Micro/nano origami is a fascinating 3D fabrication technology, showing a strong ability to control structural space degrees of freedom, but which are usually only able to achieve single‐direction origami and hence its controlling spatial orientation is still limited to a certain extent. Here, the bidirectional origami induced by focused ion beam irradiation is proposed to break through the freedom of structural space control and realize challenging 3D micro/nanofabrication. It is found that the FIB‐induced bidirectional deformation mainly relies on both materials and the ion doses, and the deformation degrees can be tuned by ion irradiated doses, which greatly contributes to construct large numbers of diverse 3D structures.

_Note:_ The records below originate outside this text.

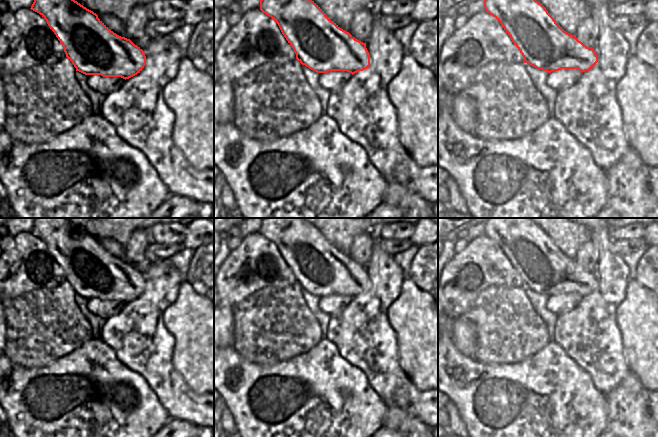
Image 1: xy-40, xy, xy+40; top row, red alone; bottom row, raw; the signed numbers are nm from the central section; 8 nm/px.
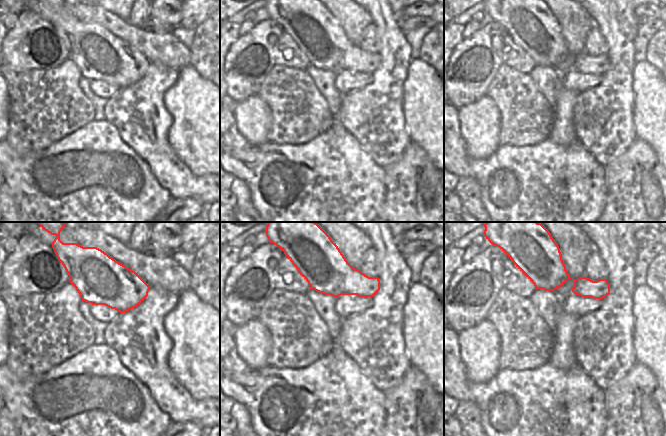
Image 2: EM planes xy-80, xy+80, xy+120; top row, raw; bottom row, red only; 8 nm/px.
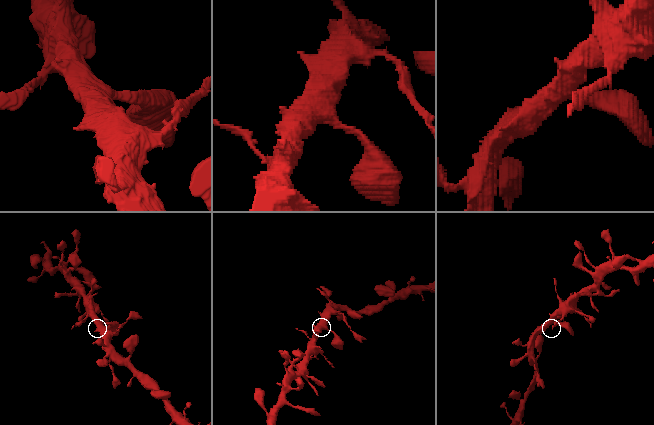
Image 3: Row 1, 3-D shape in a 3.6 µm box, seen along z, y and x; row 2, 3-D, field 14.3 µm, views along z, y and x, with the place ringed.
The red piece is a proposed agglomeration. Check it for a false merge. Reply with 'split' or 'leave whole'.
leave whole

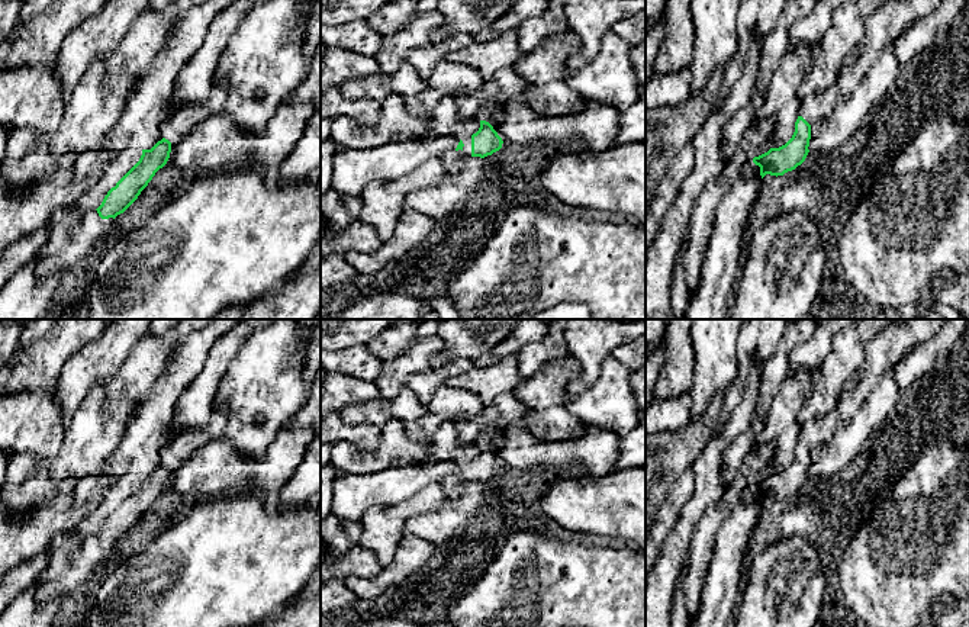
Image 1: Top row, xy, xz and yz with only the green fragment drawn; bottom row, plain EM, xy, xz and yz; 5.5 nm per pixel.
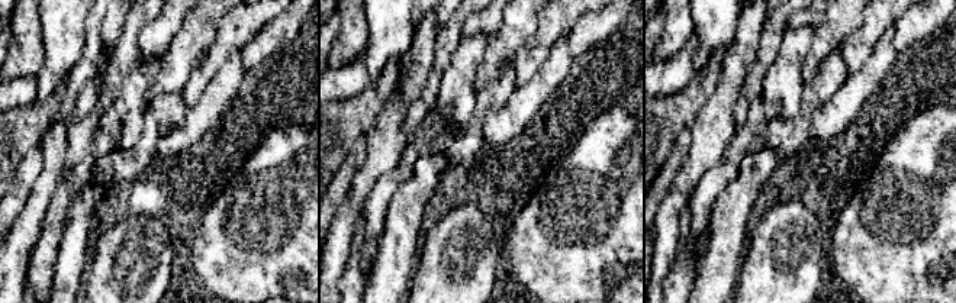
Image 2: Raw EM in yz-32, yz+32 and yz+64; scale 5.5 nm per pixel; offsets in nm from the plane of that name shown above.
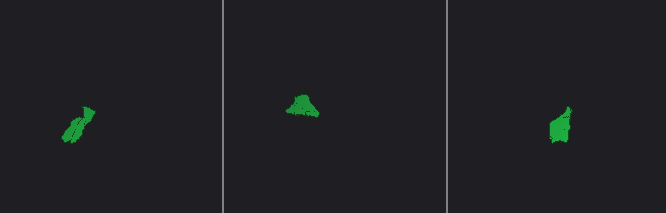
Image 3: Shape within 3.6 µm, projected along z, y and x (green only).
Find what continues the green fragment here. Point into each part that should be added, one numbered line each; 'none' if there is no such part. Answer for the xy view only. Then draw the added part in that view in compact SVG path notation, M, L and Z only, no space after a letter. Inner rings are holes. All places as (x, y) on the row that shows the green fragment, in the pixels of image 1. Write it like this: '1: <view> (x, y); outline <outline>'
1: xy (73, 234); outline M75 205L58 210L49 224L48 241L35 258L38 274L64 274L96 247L113 221L113 218L102 219L97 210L77 212Z

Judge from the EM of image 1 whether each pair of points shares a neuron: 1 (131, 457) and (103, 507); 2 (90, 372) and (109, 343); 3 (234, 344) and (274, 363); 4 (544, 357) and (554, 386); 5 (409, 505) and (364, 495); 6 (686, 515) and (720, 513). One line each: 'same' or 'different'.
1: same
2: same
3: different
4: different
5: different
6: different

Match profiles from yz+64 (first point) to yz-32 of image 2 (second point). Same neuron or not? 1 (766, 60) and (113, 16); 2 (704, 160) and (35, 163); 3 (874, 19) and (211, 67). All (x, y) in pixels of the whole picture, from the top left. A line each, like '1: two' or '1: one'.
1: two
2: two
3: one

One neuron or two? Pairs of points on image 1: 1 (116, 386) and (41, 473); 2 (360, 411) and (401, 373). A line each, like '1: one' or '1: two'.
1: two
2: two

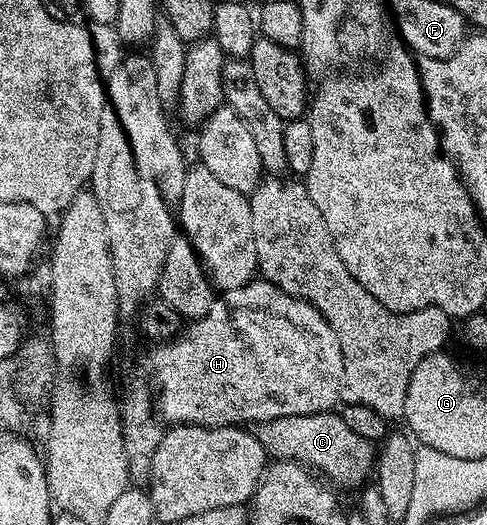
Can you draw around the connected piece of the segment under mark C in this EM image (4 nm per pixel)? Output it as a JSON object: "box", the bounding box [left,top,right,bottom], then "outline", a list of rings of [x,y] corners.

Further, the underlying physics of FIB induced origami are discussed by Monte Carlo simulations along with experiments to reveal that the amounts of atoms sputtering determines the initial direction of deformation. This bidirectional origami exhibits unique capabilities in design and fabrication of versatile 3D metasurface devices. With this strategy, a 3D chiral metasurface composed of an array of bidirectional folded split ring resonators is achieved, showing a giant circular dichorism as high as 0.78/0.85 (Experiment/Simulation) in the mid‐infrared region. Such powerful bidirectional origami paves high efficiency approach to broaden 3D micro/nano photonics device.